The bill says NGOs that "sponsor, organise or otherwise support a third-country national's entry or stay in Hungary via a safe third country in order to ensure international protection" qualify as organisations that support migration.

The definition also includes organisations that do advocacy work, recruit volunteers, and produce and distribute information material.

Under the bill, these organisations would have to be approved by the Hungarian interior minister, who could deny permission if he saw a "national security risk".

The bill would also impose a 25 percent tax on foreign donations to NGOs that help migration in Hungary.

If organisations fail to comply, Hungarian prosecutors could withdraw their tax number, impose punishing fines, and eventually dissolve them.

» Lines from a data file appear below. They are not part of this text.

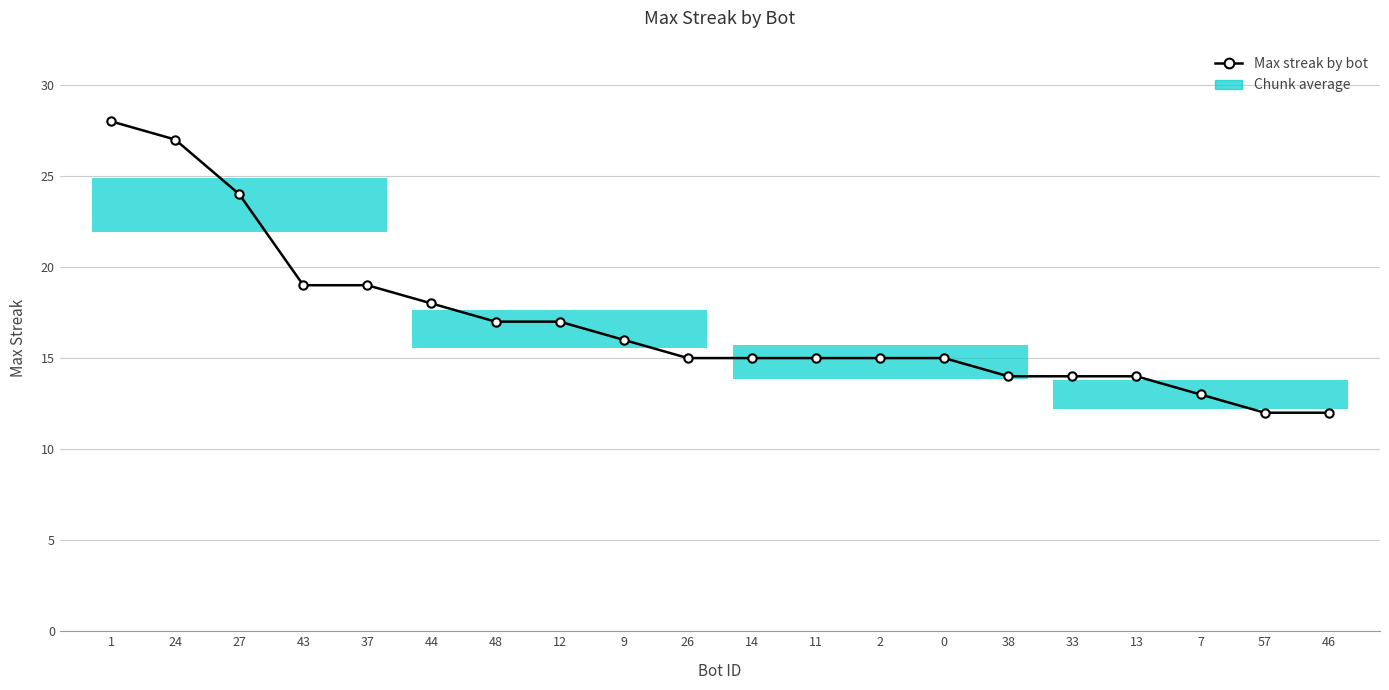

Reading left to right, list all the values displayed in this chart.

1=28	24=27	27=24	43=19	37=19	44=18	48=17	12=17	9=16	26=15	14=15	11=15	2=15	0=15	38=14	33=14	13=14	7=13	57=12	46=12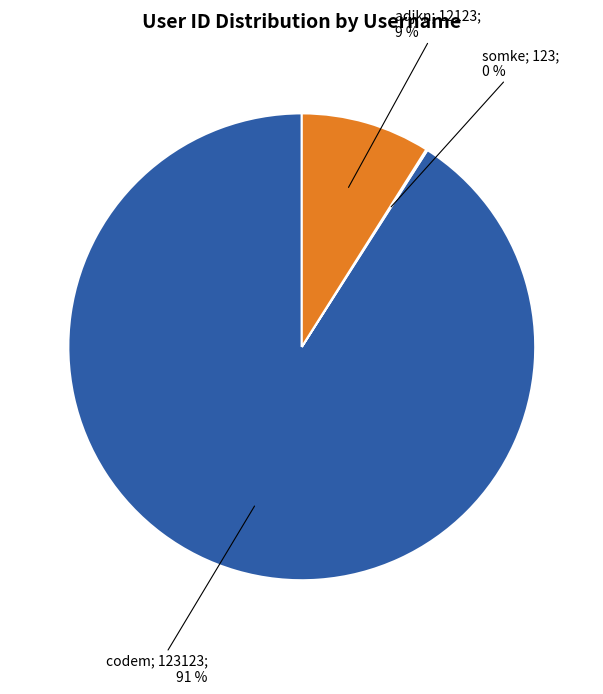

Is there a majority slice in this chart?

Yes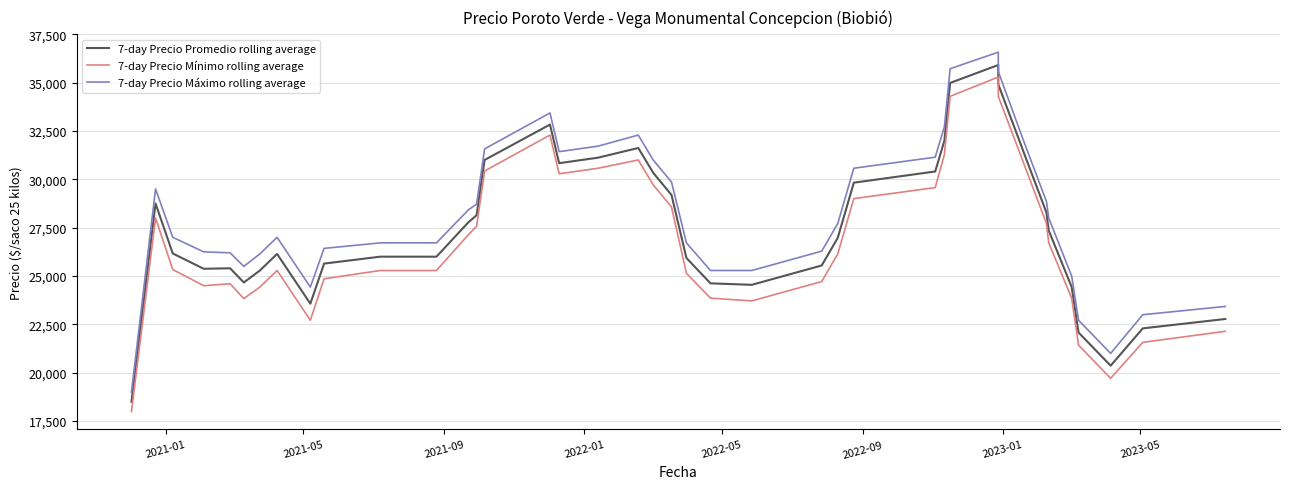

True or false: 7-day Precio Máximo rolling average has more than 1 interior local peaks.

True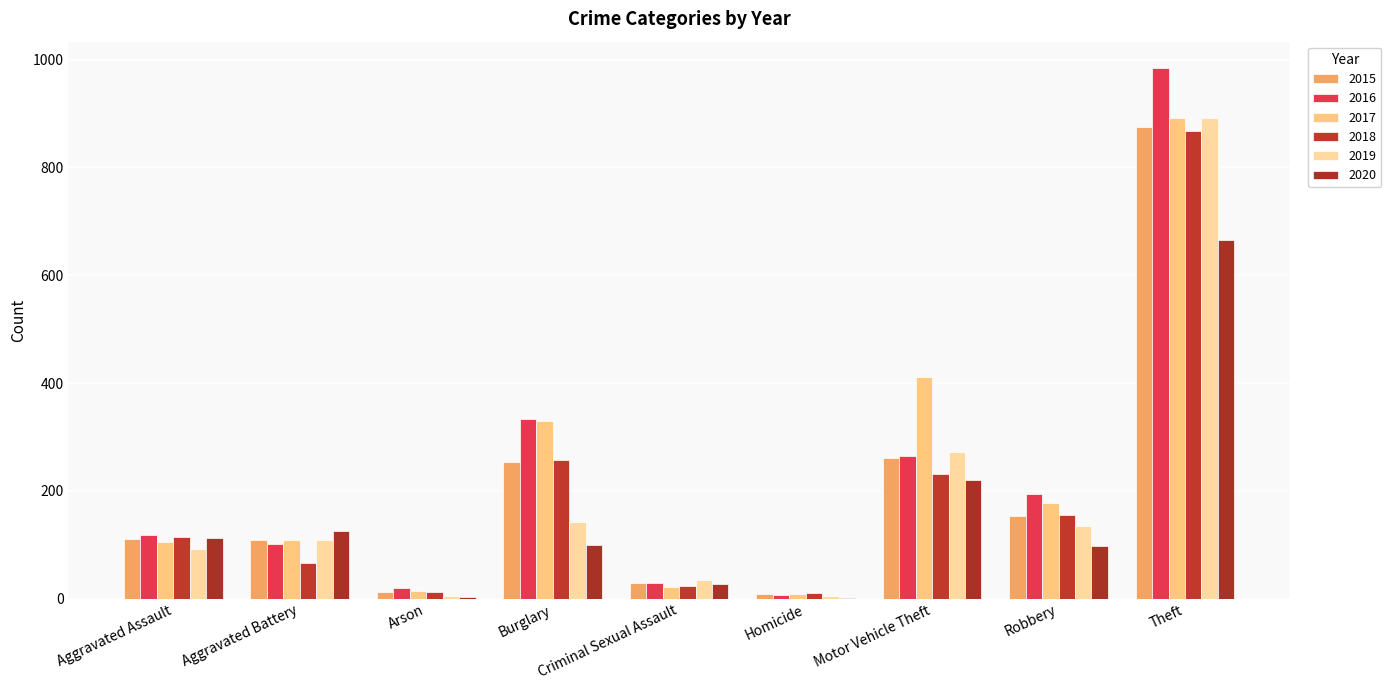

Reading left to right, list all the values displayed in this chart.

2015: Aggravated Assault=110	Aggravated Battery=108	Arson=13	Burglary=254	Criminal Sexual Assault=29	Homicide=9	Motor Vehicle Theft=261	Robbery=154	Theft=874
2016: Aggravated Assault=118	Aggravated Battery=102	Arson=20	Burglary=333	Criminal Sexual Assault=30	Homicide=7	Motor Vehicle Theft=265	Robbery=194	Theft=984
2017: Aggravated Assault=105	Aggravated Battery=108	Arson=14	Burglary=329	Criminal Sexual Assault=21	Homicide=8	Motor Vehicle Theft=411	Robbery=178	Theft=892
2018: Aggravated Assault=115	Aggravated Battery=67	Arson=12	Burglary=257	Criminal Sexual Assault=23	Homicide=10	Motor Vehicle Theft=231	Robbery=155	Theft=868
2019: Aggravated Assault=92	Aggravated Battery=108	Arson=5	Burglary=143	Criminal Sexual Assault=35	Homicide=5	Motor Vehicle Theft=273	Robbery=135	Theft=891
2020: Aggravated Assault=113	Aggravated Battery=125	Arson=4	Burglary=100	Criminal Sexual Assault=27	Homicide=2	Motor Vehicle Theft=221	Robbery=97	Theft=666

The government argues that the bill aims to deter illegal immigration, which Orban claims erodes European identity and security and has been promoted by Soros and organisations partially funded through his foundations.

The third element of the bill would have activists who support migration - or whose presence and activities are contrary to Hungary's national security interests - face restraining orders to prevent them from approaching the EU's external borders in Hungary.

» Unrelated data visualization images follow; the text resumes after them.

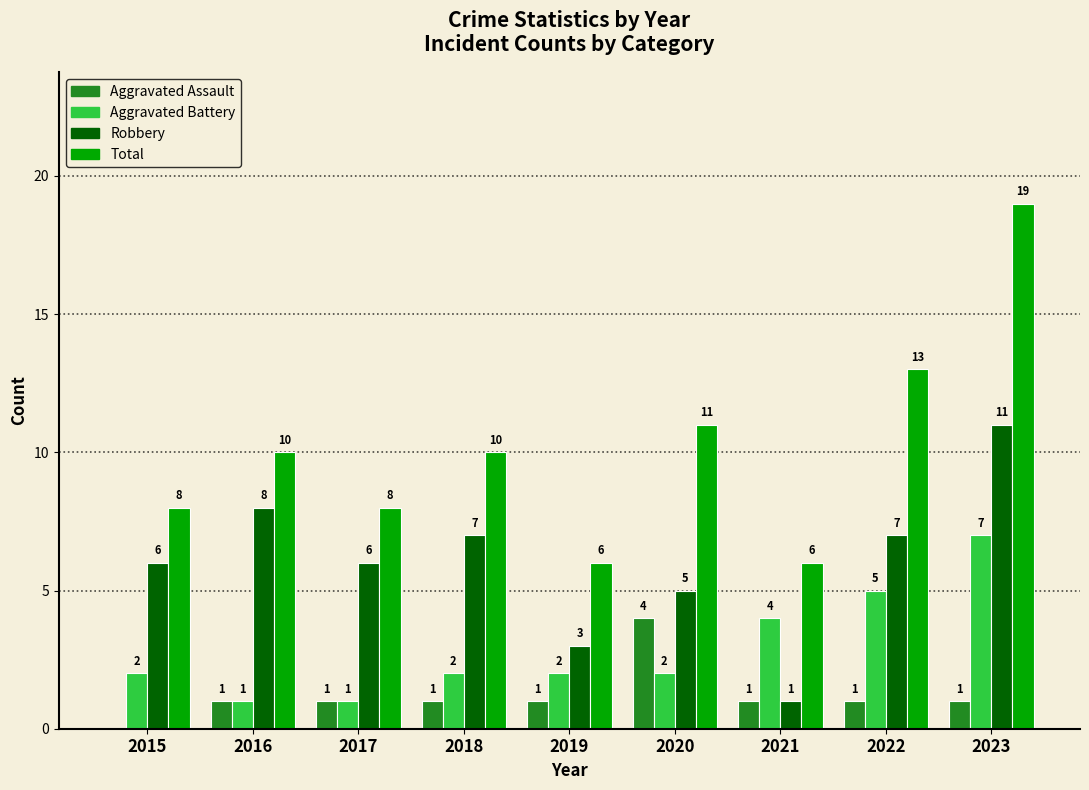

What is the total value across all series at 2016?

20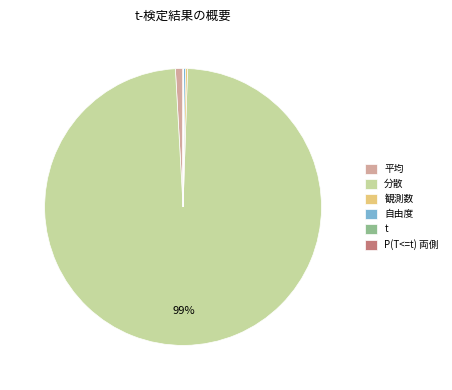

How many segments does this pie chart have?

6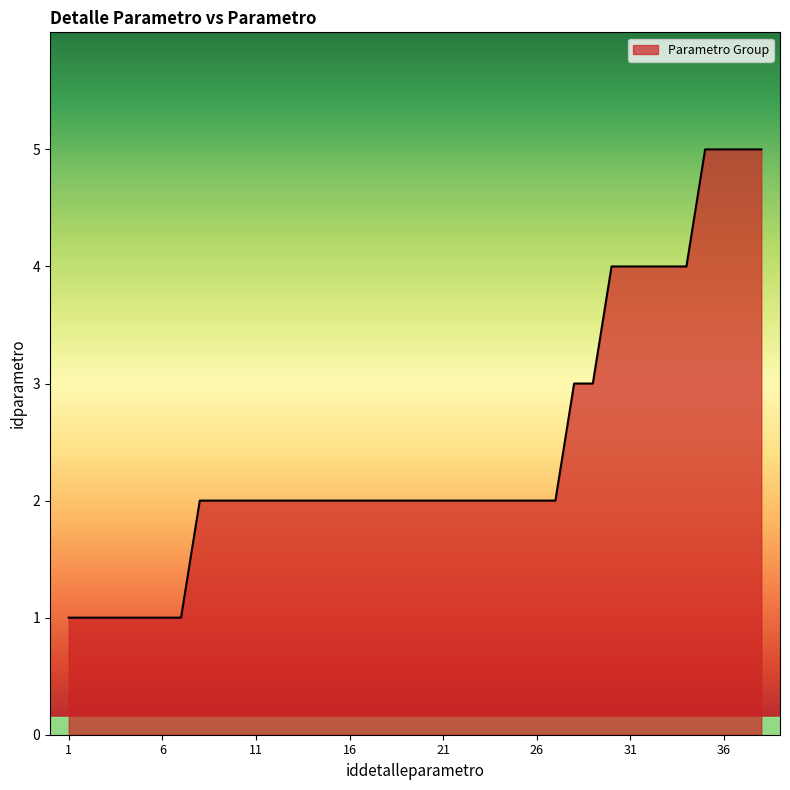

Reading right to left, list all the values displayed in this chart.

5	5	5	5	4	4	4	4	4	3	3	2	2	2	2	2	2	2	2	2	2	2	2	2	2	2	2	2	2	2	2	1	1	1	1	1	1	1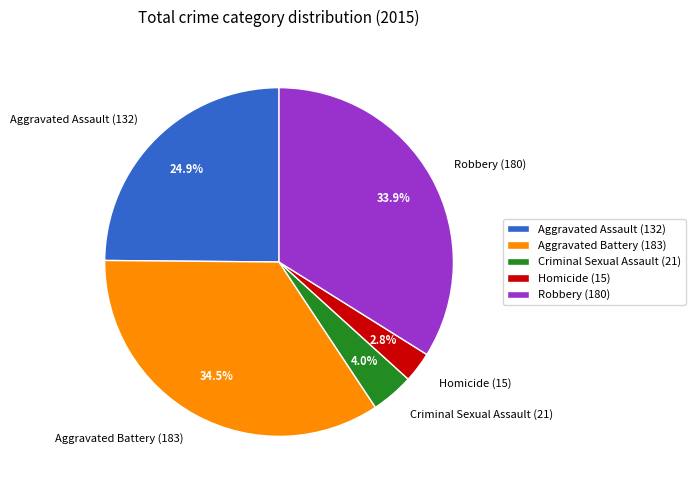

To the nearest percent, what is the average slice percentage?

20%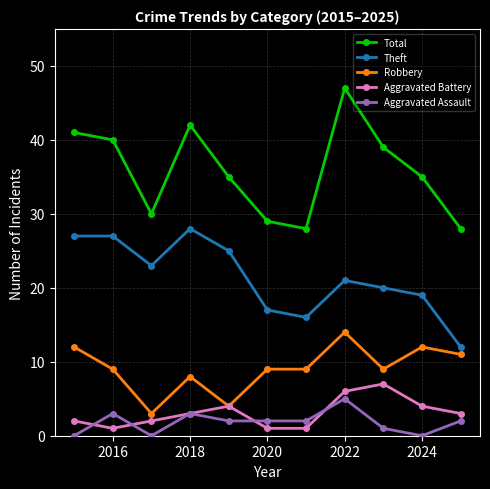

True or false: Total and Theft cross at least once.

False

Any foreign citizen seen to be supporting migration could be banned from Hungary entirely.

Orban's government has also continued a media campaign against Soros, claiming that the Hungarian-born Jewish businessman wants to "settle millions from Africa and the Middle East".

"The proposed laws are not about George Soros and the Open Society Foundations," Soros's foundation said in a statement last month when news of the planned bill broke.

"Their aim is to criminalise civil society and to impose stigma on the last remaining independent voices in Hungary that are not controlled by the ruling party, three months before the parliamentary election," the statement added.

Hungary had already tightened rules on NGOs last year. The European Commission said that the legislation broke EU rules and referred Budapest to the European Court of Justice over the issue.

Human rights group Amnesty International on Wednesday (14 February) called the bill "deeply disturbing and unjustified assault on civil society".

"In reality, these proposals have nothing to do with protecting national security or borders, and everything [to do] with muzzling those who work to assist people in need and dare to raise their voices," Gauri van Gulik, the organisation's Europe director said in a statement.

Viktor Orban, in a speech to Fidesz's parliamentary group on Wednesday, said that the stakes at the election are whether to have an independent government after the ballot or one that is exposed to blackmail.

"A government that can be blackmailed will give up national independence and transform Hungary into an immigrant country," Orban said, according to pro-government daily newspaper Magyar Idok.

Orban claimed that foreign economic and political interest groups, with the leadership of George Soros, want a weak and blackmailed government in Hungary.